Action item: Collect each line of the records containing the string "reviews".

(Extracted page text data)
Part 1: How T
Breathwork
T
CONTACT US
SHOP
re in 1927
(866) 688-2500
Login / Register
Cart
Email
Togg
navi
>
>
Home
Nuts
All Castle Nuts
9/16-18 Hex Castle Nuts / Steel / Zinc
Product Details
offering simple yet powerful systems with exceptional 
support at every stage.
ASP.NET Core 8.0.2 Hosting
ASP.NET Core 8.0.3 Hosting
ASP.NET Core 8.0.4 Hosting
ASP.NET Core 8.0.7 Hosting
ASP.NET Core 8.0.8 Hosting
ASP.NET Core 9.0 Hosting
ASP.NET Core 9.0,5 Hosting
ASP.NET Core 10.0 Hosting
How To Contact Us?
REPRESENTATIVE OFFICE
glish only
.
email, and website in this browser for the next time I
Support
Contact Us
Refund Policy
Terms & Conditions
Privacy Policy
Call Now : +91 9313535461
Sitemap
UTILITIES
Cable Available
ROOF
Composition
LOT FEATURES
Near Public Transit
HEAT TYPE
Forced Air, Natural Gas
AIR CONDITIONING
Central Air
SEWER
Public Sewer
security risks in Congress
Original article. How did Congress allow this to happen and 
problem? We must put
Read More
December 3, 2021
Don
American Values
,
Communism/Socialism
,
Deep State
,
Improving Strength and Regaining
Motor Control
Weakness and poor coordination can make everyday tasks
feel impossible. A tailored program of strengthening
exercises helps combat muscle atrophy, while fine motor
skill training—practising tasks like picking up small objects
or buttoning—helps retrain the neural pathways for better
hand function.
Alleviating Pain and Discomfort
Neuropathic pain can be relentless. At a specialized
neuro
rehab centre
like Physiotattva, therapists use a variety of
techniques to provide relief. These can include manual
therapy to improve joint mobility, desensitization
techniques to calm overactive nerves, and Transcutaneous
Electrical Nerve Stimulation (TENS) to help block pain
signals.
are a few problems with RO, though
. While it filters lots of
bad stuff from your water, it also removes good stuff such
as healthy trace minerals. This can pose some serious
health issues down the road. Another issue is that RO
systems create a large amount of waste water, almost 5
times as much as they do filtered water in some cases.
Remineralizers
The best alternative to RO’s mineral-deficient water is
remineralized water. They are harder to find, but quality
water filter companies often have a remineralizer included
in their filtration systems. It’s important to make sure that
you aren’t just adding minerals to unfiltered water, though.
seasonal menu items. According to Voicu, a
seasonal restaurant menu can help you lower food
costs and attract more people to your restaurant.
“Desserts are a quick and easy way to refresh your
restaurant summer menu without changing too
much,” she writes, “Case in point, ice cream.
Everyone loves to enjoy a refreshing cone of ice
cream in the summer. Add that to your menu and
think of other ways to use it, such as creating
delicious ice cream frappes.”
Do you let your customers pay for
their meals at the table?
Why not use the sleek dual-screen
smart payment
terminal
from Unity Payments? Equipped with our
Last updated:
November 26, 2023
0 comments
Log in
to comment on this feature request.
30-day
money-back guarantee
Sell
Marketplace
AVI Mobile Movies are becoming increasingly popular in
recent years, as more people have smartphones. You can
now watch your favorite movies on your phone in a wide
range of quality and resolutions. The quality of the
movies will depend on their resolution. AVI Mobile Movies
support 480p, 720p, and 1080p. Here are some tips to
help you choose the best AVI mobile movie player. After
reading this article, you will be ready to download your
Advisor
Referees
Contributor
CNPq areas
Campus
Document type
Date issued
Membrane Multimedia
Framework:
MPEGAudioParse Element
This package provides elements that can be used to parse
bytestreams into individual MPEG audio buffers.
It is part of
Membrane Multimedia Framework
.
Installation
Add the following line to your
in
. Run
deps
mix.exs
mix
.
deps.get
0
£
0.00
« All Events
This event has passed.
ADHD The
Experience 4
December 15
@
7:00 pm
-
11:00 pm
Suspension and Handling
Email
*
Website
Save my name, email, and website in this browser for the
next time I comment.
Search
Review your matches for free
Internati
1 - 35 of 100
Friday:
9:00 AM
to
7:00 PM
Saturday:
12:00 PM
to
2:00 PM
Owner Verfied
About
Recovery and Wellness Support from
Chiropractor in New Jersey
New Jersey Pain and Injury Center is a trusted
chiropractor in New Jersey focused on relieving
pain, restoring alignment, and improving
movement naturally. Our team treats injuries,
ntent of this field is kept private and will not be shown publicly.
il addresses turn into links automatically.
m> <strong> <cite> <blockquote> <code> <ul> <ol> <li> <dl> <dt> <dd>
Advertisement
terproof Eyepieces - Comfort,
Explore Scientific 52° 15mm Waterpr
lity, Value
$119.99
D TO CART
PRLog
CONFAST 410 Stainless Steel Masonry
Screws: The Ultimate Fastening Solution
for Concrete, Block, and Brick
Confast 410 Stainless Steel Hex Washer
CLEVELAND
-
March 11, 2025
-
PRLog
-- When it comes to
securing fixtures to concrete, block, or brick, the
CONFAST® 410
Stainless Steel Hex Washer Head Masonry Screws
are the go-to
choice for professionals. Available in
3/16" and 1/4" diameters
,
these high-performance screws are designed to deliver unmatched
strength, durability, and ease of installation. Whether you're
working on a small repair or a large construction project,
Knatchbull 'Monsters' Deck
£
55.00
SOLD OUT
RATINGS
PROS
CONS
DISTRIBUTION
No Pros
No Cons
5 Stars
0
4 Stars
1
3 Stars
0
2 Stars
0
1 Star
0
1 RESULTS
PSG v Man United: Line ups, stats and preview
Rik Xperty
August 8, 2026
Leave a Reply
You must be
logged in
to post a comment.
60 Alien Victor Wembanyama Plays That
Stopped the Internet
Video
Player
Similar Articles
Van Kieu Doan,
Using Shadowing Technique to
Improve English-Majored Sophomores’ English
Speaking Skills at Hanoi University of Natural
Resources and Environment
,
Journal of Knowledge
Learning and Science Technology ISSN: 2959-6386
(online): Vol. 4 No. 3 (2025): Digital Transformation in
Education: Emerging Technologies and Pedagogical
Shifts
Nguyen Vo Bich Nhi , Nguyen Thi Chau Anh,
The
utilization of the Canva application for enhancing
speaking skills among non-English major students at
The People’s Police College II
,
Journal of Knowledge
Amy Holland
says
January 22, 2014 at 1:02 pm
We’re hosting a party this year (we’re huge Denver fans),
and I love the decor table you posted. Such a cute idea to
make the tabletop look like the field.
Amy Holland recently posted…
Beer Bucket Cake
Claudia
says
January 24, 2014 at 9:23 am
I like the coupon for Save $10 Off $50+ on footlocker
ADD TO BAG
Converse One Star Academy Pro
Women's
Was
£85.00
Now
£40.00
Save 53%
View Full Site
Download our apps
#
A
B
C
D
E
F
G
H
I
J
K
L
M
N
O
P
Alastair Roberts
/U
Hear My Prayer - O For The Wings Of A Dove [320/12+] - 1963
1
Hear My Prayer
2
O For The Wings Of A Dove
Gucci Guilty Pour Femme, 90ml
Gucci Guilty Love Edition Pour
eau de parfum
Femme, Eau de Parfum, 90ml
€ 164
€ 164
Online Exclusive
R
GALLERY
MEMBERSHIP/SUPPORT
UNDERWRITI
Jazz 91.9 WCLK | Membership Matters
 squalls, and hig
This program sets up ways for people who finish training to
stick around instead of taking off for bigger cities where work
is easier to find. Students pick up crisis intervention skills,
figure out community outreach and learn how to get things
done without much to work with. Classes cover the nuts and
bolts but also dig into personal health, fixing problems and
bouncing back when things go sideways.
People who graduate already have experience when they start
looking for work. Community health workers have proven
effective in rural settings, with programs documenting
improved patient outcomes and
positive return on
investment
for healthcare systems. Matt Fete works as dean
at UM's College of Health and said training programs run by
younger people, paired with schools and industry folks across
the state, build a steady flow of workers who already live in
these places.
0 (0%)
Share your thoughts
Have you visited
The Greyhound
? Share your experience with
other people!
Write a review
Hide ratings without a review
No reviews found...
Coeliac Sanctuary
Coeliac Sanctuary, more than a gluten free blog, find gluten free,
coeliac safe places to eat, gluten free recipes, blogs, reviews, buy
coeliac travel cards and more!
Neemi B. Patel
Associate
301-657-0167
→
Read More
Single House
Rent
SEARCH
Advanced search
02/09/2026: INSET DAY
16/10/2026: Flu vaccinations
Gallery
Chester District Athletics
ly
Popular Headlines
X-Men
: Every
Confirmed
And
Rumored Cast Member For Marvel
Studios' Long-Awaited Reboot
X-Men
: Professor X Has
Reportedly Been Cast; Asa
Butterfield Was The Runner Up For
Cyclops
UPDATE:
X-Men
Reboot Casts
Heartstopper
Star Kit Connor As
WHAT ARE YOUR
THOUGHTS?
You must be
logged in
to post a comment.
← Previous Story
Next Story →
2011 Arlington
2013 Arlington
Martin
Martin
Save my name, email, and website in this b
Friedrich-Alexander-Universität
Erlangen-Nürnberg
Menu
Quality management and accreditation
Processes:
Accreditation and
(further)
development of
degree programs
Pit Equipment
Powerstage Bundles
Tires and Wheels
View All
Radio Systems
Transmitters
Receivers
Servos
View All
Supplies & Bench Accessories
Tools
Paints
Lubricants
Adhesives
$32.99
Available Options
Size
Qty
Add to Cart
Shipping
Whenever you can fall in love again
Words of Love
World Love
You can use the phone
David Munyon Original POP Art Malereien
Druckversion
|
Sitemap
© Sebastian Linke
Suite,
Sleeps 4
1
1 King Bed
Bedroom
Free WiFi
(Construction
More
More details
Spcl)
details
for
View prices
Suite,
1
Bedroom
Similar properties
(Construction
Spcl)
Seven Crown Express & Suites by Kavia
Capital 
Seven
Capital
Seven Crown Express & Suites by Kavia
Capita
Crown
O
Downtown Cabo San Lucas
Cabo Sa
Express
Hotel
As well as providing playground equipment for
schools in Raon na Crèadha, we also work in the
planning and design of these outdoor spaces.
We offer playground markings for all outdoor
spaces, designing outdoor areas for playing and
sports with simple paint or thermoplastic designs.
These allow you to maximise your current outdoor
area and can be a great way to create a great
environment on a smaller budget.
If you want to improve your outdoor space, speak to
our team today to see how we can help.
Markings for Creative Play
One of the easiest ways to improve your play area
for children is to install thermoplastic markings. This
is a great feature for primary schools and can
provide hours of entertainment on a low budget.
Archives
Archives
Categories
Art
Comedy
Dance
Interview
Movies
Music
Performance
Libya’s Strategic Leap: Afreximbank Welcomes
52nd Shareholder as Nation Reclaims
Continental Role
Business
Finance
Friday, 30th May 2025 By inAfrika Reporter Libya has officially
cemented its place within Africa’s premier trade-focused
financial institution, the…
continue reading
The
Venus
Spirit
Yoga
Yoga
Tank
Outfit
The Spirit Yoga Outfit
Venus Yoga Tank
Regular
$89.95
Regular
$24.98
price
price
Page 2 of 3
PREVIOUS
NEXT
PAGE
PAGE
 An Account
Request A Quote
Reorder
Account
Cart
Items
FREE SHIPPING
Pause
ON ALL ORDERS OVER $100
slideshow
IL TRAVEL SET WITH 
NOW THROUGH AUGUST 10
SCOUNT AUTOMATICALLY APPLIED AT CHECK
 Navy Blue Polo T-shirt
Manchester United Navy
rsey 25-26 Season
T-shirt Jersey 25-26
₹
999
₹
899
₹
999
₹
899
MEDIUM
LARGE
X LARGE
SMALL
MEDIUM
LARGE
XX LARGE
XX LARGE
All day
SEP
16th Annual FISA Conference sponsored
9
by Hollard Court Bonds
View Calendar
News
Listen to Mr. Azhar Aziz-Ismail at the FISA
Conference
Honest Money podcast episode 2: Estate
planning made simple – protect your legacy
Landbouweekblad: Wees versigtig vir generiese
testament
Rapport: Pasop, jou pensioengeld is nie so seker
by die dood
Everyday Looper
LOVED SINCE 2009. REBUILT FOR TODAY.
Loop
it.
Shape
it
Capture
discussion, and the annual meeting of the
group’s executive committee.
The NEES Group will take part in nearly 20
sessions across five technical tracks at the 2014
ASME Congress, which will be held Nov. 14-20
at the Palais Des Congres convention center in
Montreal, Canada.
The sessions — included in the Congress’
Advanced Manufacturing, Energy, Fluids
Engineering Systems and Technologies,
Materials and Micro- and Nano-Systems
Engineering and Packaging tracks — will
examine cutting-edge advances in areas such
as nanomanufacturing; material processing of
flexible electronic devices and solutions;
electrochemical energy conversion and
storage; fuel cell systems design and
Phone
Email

Task solution:
No reviews found...
coeliac safe places to eat, gluten free recipes, blogs, reviews, buy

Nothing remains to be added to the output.